---- Reading text

So if you’re looking for a little LCD screen for the guest room, you can cross Mitsubishi off the list. If you need a projector or a 3D-capable set with a 95″ diagonal screen, however, they’re still looking for your business.

XPAND 3D to Tame Chaos

XPAND 3D is leading the charge to bring some sense to the active-glasses stereoscopic 3DTV market. Yesterday, the company joined with Panasonic to announce the M-3DI standard for 3DTVs, computers, and home projectors, as well as digital cinemas that rely on active shutter glasses technology. This new standard provides a communication protocol for the signals between the display and the glasses. This means that one pair of glasses will work with all frame-sequential stereioscopic displays that conform to M-3DI.

This broad standard eliminates the need to get different glasses for every different manufacturer. As a result, third-party glasses makers should be able to focus on M-3DI compatible models, which could drive down costs by increasing manufacturing volumes.

The new standard has been endorsed by a long list of major players in addition to XPAND 3D and Panasonic: Changhong Electric Co., Ltd., FUNAI Electric Co., Ltd., H isense Electric Co., Ltd., Hitachi Consumer Electronics Co., Ltd., Mitsubishi Electric Corporation, Seiko Epson Corporation, SIM2 Multimedia S.p.A., and ViewSonic Corporation. There are some big names missing from this list, but these should have enough clout to make this new standard stick. We may see the others sign on before long.

CEA Offers Individual Memberships

The Consumer Electronics Association hosts a little event in Las Vegas every January called the “Consumer Electronics Show,” better known by its initials: CES. The original intent was to hold a trade show for electronics dealers, such as home stereos and televisions. Then the corporate side of the computer market got boring and Comdex went away, so the slack was picked up by CES and it became the biggest personal computer show in this country as well. And now it includes car electronics and mobile phones and digital cameras. If it has digital chips and is intended for consumer markets, chances are that it’s represented at CES.

The problem is that the CEA exists for the dealers and the manufacturers. It’s not really for the consumers (who figure so prominently in the organization’s name). If you are part of an eligible company, it is still an expensive proposition to join the organization. At least that was the case until now.

Last week, the CEA announced a new “Tech Enthusiast” membership. For $29 a year (discounted from $49), you can now get an individual membership. The organization is setting up a special website for these members where you’ll find news on the latest trends, discounts and give-aways, and more. You can find out more at www.CEAtechenthusiast.com for more information; enter the promotional code “CES2012” to get the discounted rate.

--------

### Tasks to carry out
• A. Reproduce the passage of the consumer electronics news text starting with "So if you’re" and going on through "for your business.".
• B. Answer these questions using the consumer electronics news text:
(i) Which company joined XPAND 3D in announcing the M-3DI standard?
(ii) Where and when is the Consumer Electronics Show held?
(iii) What is the discounted yearly price of the "Tech Enthusiast" membership?

---- Given data

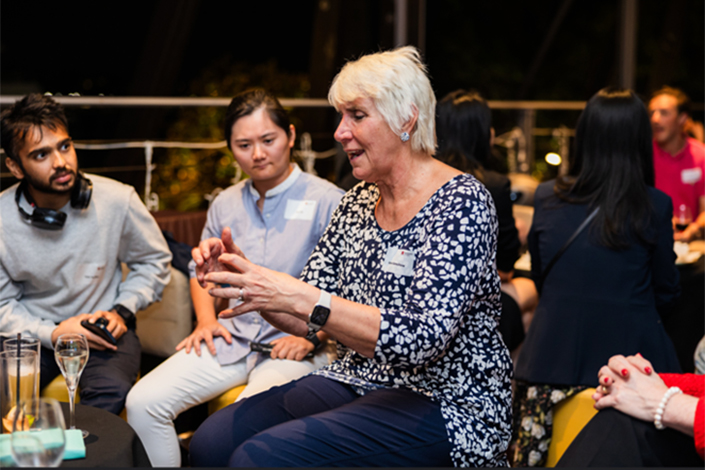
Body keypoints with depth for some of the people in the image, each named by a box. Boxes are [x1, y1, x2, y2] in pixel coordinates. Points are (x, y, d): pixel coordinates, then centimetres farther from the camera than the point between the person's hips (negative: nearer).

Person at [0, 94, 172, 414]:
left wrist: (121, 312, -5)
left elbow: (155, 261, 9)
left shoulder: (117, 200, -8)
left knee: (111, 393, -32)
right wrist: (52, 333, -16)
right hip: (33, 333, 0)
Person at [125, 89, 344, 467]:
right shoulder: (225, 203, 15)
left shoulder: (327, 202, -5)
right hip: (232, 338, 6)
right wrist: (206, 319, 11)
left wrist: (312, 337, -18)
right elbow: (201, 268, 29)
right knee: (143, 402, -11)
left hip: (296, 345, -6)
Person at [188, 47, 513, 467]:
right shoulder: (358, 201, 9)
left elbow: (422, 338, -26)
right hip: (357, 382, 7)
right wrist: (247, 278, -9)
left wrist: (301, 298, -31)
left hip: (446, 403, -7)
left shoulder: (462, 203, -14)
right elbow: (307, 320, 11)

--------

### Completed exercise
• A.
So if you’re looking for a little LCD screen for the guest room, you can cross Mitsubishi off the list. If you need a projector or a 3D-capable set with a 95″ diagonal screen, however, they’re still looking for your business.

• B.
(i) Panasonic
(ii) In Las Vegas, every January
(iii) $29 a year, discounted from $49